**PROVIDED TEXT:**
***
Who should have a Last Will and Testament?
The short answer is that everyone should have a Last Will and Testament. While all of us know that we will die one day, we do not expect it to happen today. In Tennessee, if you do not have a Will, then state law controls how your property is inherited.
Do I need a will?
Do you have minor children?
Do you own real estate?
Do you want your assets to go to the person you name?
If you answered yes to any of these questions, you need a will.
If you have children, make sure you provide for a guardian to take care of those children if something should happen to you.
If you own any real estate, make sure it is passed on to the person of your choosing.
If you have bank accounts, vehicles, or other property, your wishes will be followed as to who will receive these items.
The best reason to have a will is that your estate will typically be less expensive to take care of than an intestate estate (where there is no will).
Why is a properly executed Will so important?
***
**PROBLEM 1:**
Answer these from the text on wills:
(a) In Tennessee, what controls how your property is inherited if you have no will?
(b) What should a person with children make sure to provide for?
(c) What term does the text use for an estate where there is no will?
**PROBLEM 2:** Reproduce the part of the text on wills starting with "Who should have" and going on through "happen to you.".
**PROBLEM 3:** Carry on the text on wills from the point where it stops.
None of the data is needed for this work.

**DATA EXCERPT:**
***
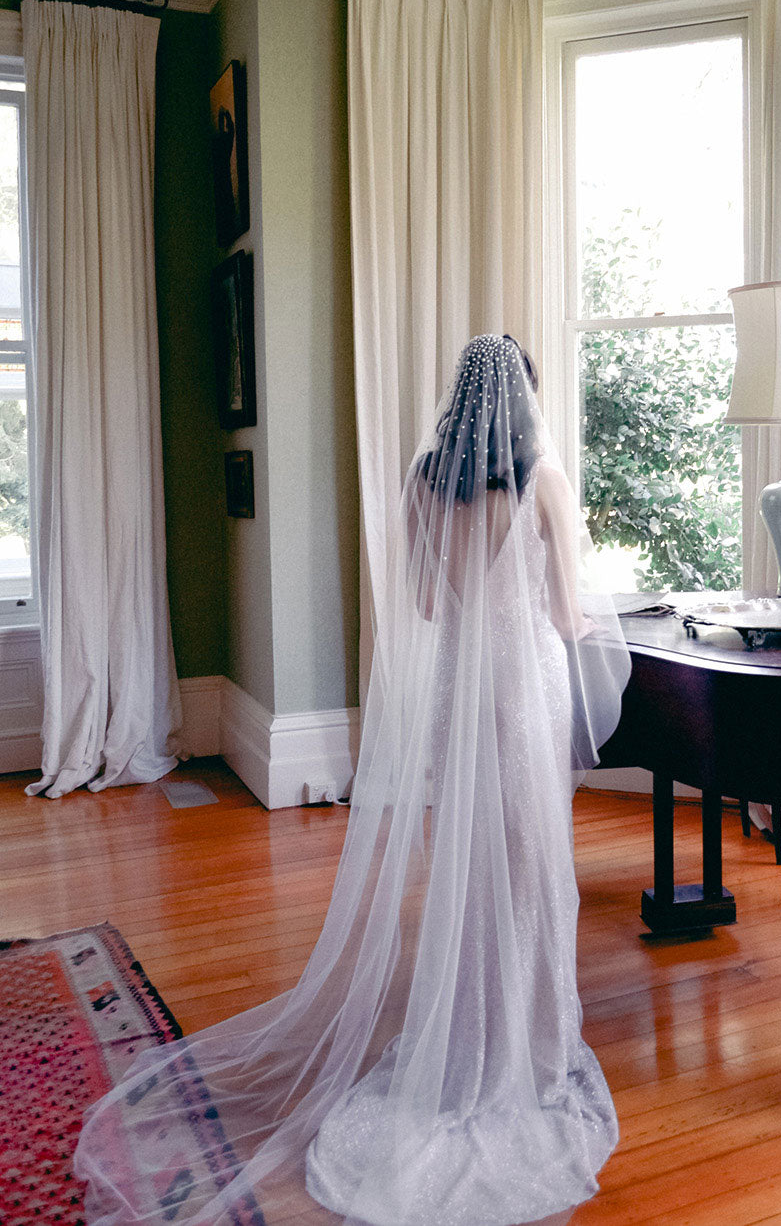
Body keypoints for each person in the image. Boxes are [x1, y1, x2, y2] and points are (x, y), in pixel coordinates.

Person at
***
**ANSWER 1:**
(a) State law controls how your property is inherited.
(b) A guardian to take care of those children if something should happen to the person.
(c) An intestate estate.

**ANSWER 2:**
Who should have a Last Will and Testament?
The short answer is that everyone should have a Last Will and Testament. While all of us know that we will die one day, we do not expect it to happen today. In Tennessee, if you do not have a Will, then state law controls how your property is inherited.
Do I need a will?
Do you have minor children?
Do you own real estate?
Do you want your assets to go to the person you name?
If you answered yes to any of these questions, you need a will.
If you have children, make sure you provide for a guardian to take care of those children if something should happen to you.

**ANSWER 3:**
(1) You specify by whom and when your property will be divided or inherited.
(2) What you have told someone, or even written down, is worthless legally unless it complies with the requirements for a Last Will and Testament.
(3) Expenses to your estate and beneficiaries can be greatly reduced by having a simple will that waives bond and probate formalities.
(4) It eliminates a lot of uncertainty and even disagreement by family members. Children do not always get along or agree on what is best or what to do.
(5) Younger parents can make provisions for the guardianship of minor children in the event both parents should die or be killed
How much does a Will cost?
Cost varies, depending on the complexity of the estate plan, but a basic Last Will and Testament and execution (signature and witnessing) can be as inexpensive as $150.00.
What if someone is sick or unable to come to the office?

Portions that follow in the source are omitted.